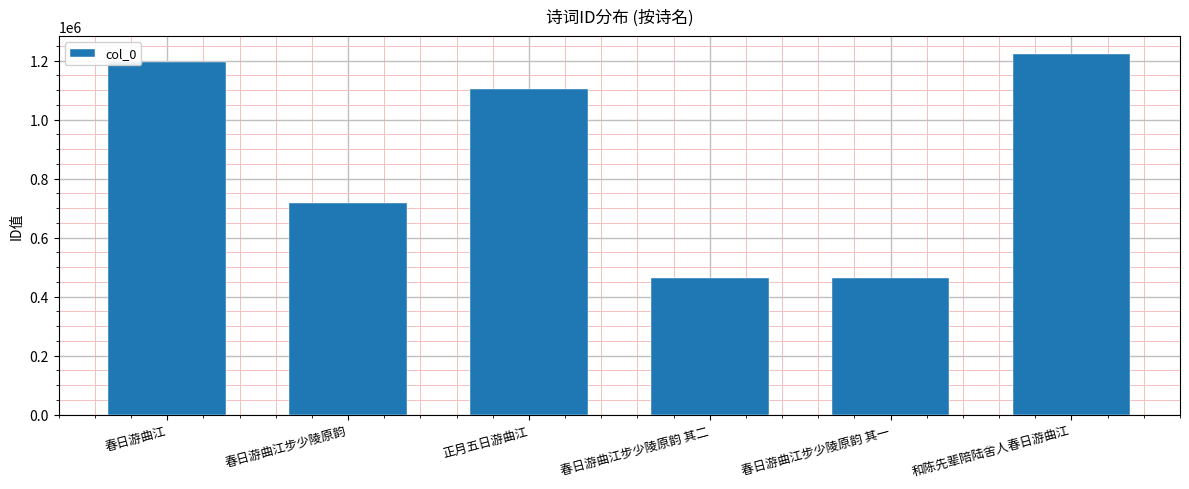

Between 春日游曲江步少陵原韵 其二 and 和陈先辈陪陆舍人春日游曲江, which is larger?

和陈先辈陪陆舍人春日游曲江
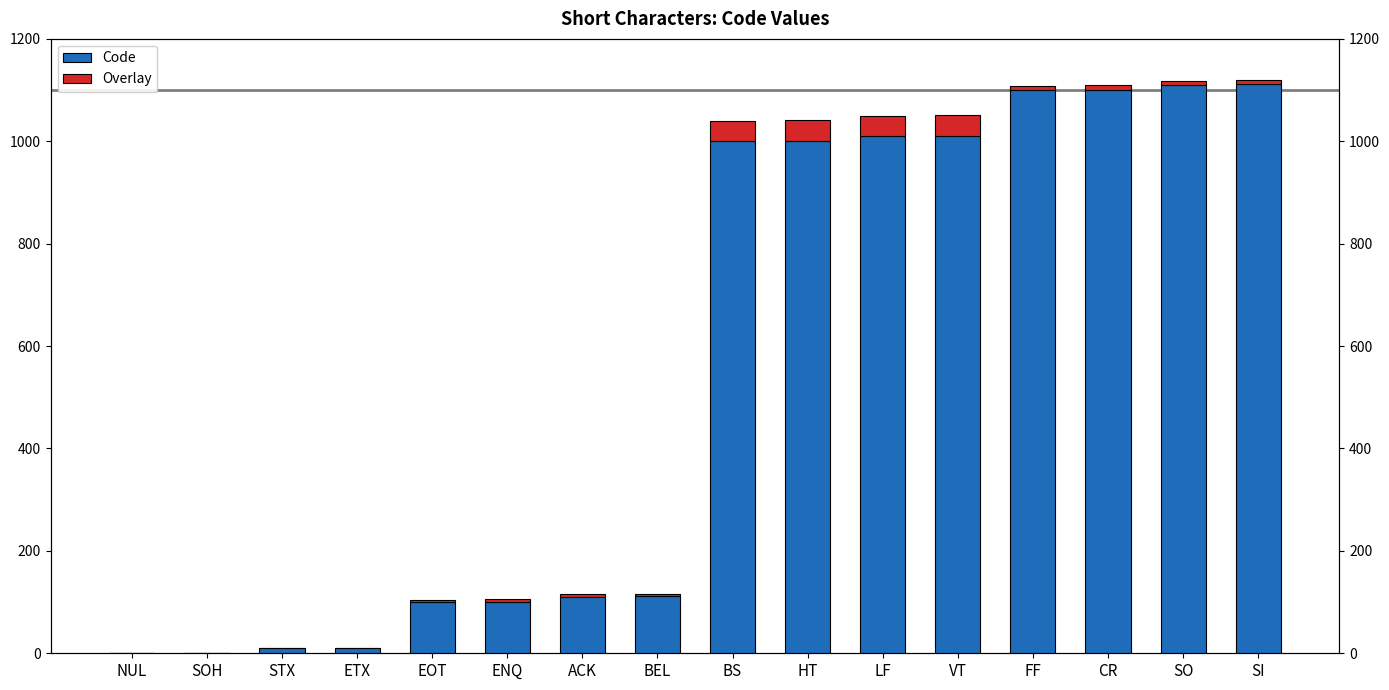

Does the chart contain stacked bars?

No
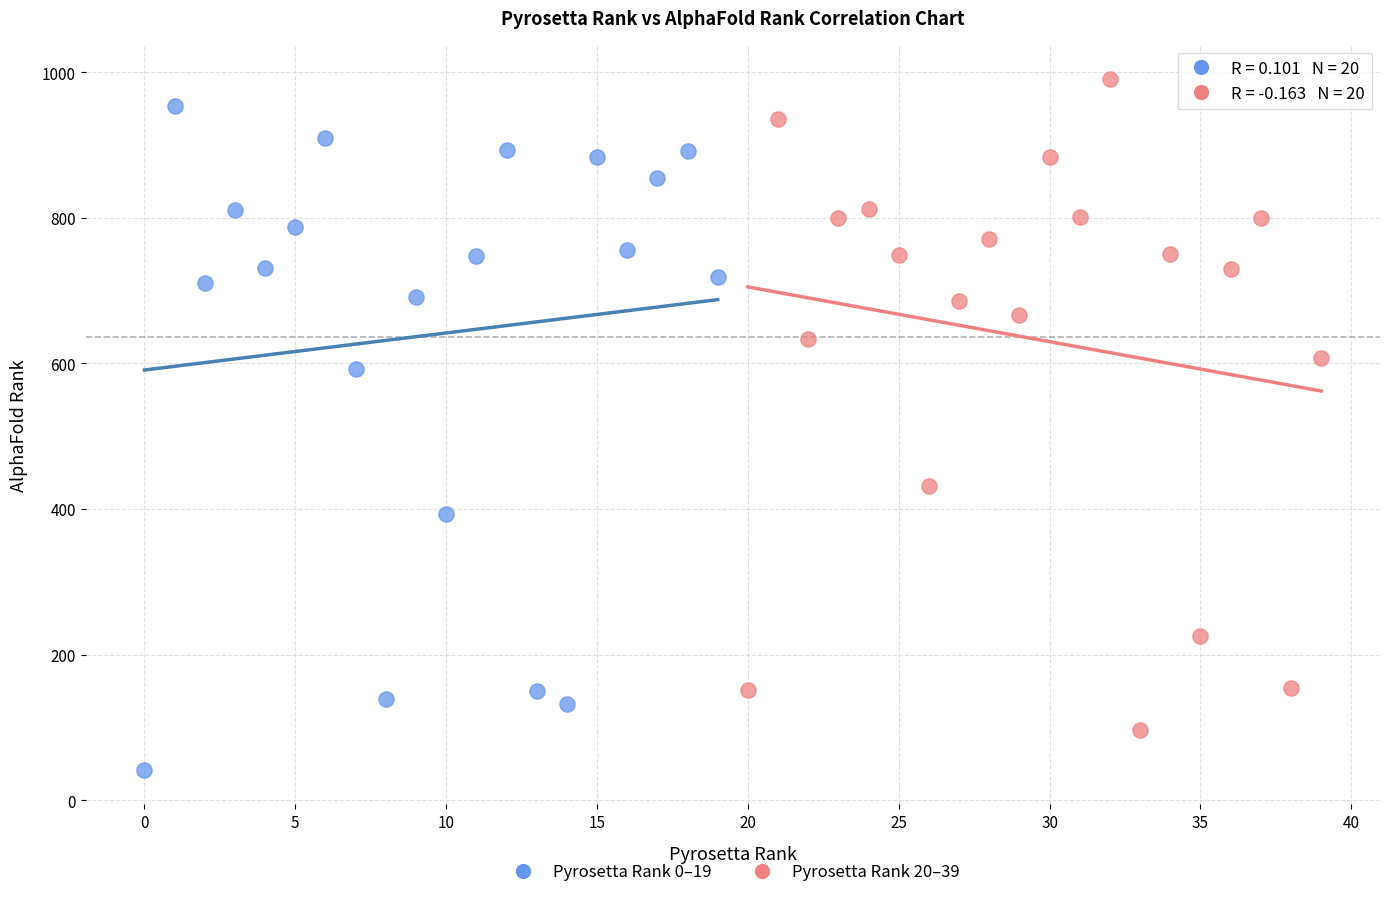

Which series reaches the minimum Y coordinate?

Pyrosetta Rank 0–19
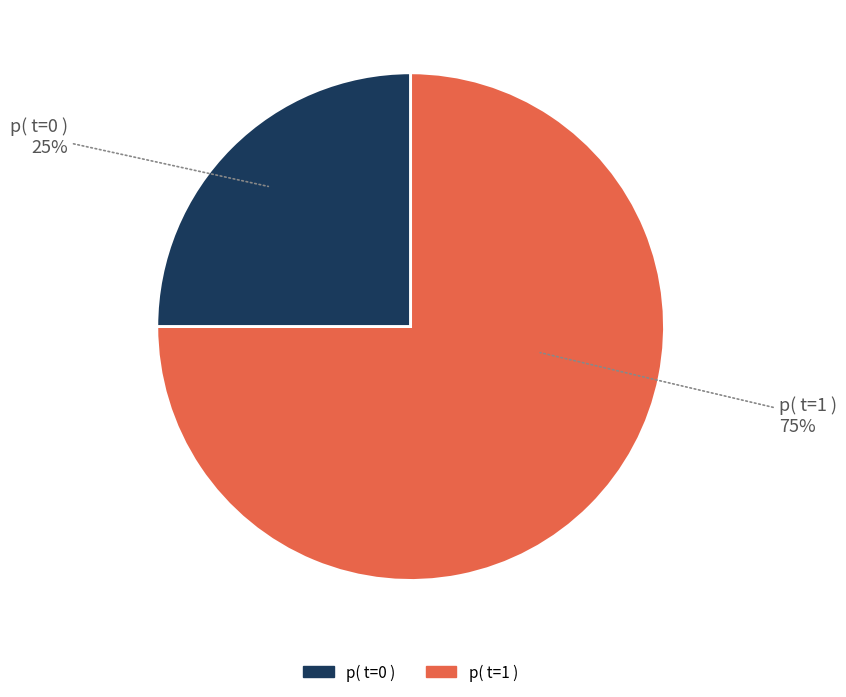

To the nearest percent, what is the combined percentage of p( t=0 ) and p( t=1 )?

100%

» **Goal of the exercise**: Could you swap "stacked bars" for "grouped bars" throughout the data above and give it again with everything else unchanged, omitting the pictures?

» **Answer box**:
Between 春日游曲江步少陵原韵 其二 and 和陈先辈陪陆舍人春日游曲江, which is larger?

和陈先辈陪陆舍人春日游曲江

Does the chart contain grouped bars?

No

Which series reaches the minimum Y coordinate?

Pyrosetta Rank 0–19

To the nearest percent, what is the combined percentage of p( t=0 ) and p( t=1 )?

100%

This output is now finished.